Minor injuries that are treated with basic First-Aid do not need to be recorded. For the purposes of record keeping and OSHA Part 1904, first aid is strictly defined as this list.
- Using a non-prescription medication at nonprescription strength
- Administering tetanus immunizations
- Cleaning, flushing or soaking wounds on the surface of the skin;
- Using wound coverings such as bandages, Band-Aids™, gauze pads, etc.; or using butterfly bandages or Steri-Strips™
- Using hot or cold therapy
- Using any non-rigid means of support, such as elastic bandages, wraps, non-rigid back belts, etc.
- Using temporary immobilization devices while transporting an accident victim
- Drilling of a fingernail or toenail to relieve pressure, or draining fluid from a blister;
- Using eye patches
- Removing foreign bodies from the eye using only irrigation or a cotton swab;
- Removing splinters or foreign material from areas other than the eye by irrigation, tweezers, cotton swabs or other simple means
- Using finger guards
- Using massages (physical therapy or chiropractic treatment are considered medical treatment)
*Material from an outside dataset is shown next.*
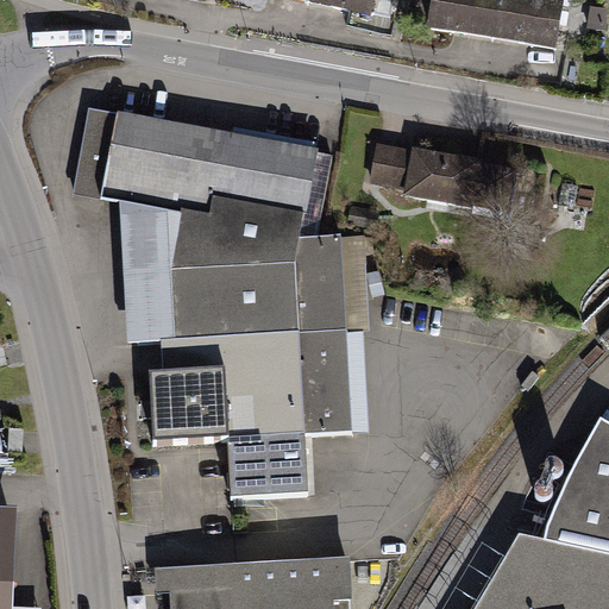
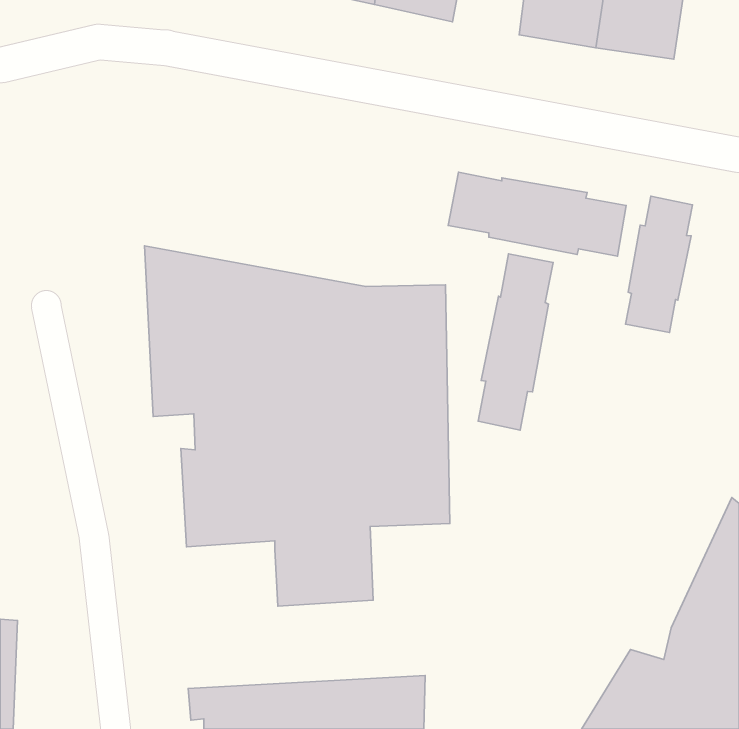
building: [71,107,318,236] -> none
building: none -> [625,196,693,332]
building: none -> [478,254,553,430]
- Drinking fluids for relief of heat stress.
Where do I record?
Internally you should have an email or form that will be kept confidential and be submitted to a person in management in charge of record keeping (HR, office admin, owner, etc). That same person shall designate what reports go onto the official OSHA 300, 300A, and 301 logs that can be updated throughout the year and submitted by March 2nd every year.
Why Employees Should Report
For the purposes of this topic, “reporting” is to a manager and not the official forms.
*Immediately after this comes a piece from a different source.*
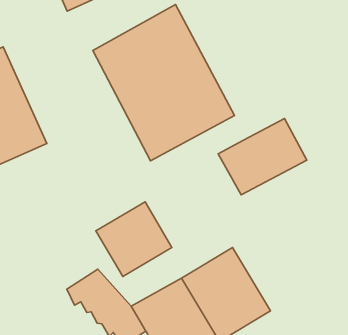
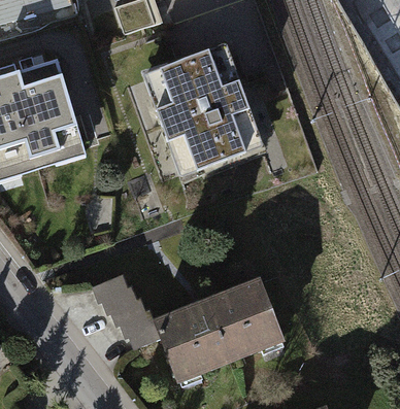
building: [218,119,307,195] -> none
building: [96,202,172,277] -> none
You were not meant to come to work to be injured. If you get hurt at work, no matter how minor, you should be reporting that to someone in management that has the ability and authority to make a change. “Near Misses” are also important to report, you may not have been injured but if it almost happened to you it could actually happen to someone else. Reporting to management is not the same as Recording on the official injury log.
Minor injuries that are not treated properly can become recordable. Use misses and minor injuries as coach-able moments.
Example 1: Bob cut his finger on the gate on Monday, wipes it off on his pants and continues working. Wednesday it is swollen and painful. Thursday he can’t bend it so he shows his supervisor who sends him to urgent care and gets prescribed an antibiotic. This is now a Recordable Injury because he was seen by a medical professional for treatment beyond first aid.
Example 2: Bob gets a cut on his finger on Monday, cleans it out and uses a Band-Aid, and emails his supervisor “cut my finger today on the gate, cleaned and dressed at the first aid station.” Bob is doing fine on Wednesday and by Thursday he notices his boss made a fix to the gate. Bob has a respect for their company safety procedure and feels no shame reporting his injury, the response he saw from his boss makes him happy he works in a great place.
Questions for you
- Do you know who to report and injury to?
- Is your first aid kit stocked and does everyone know where it is?
- Is your safety culture “judgement free” and reporting confidential?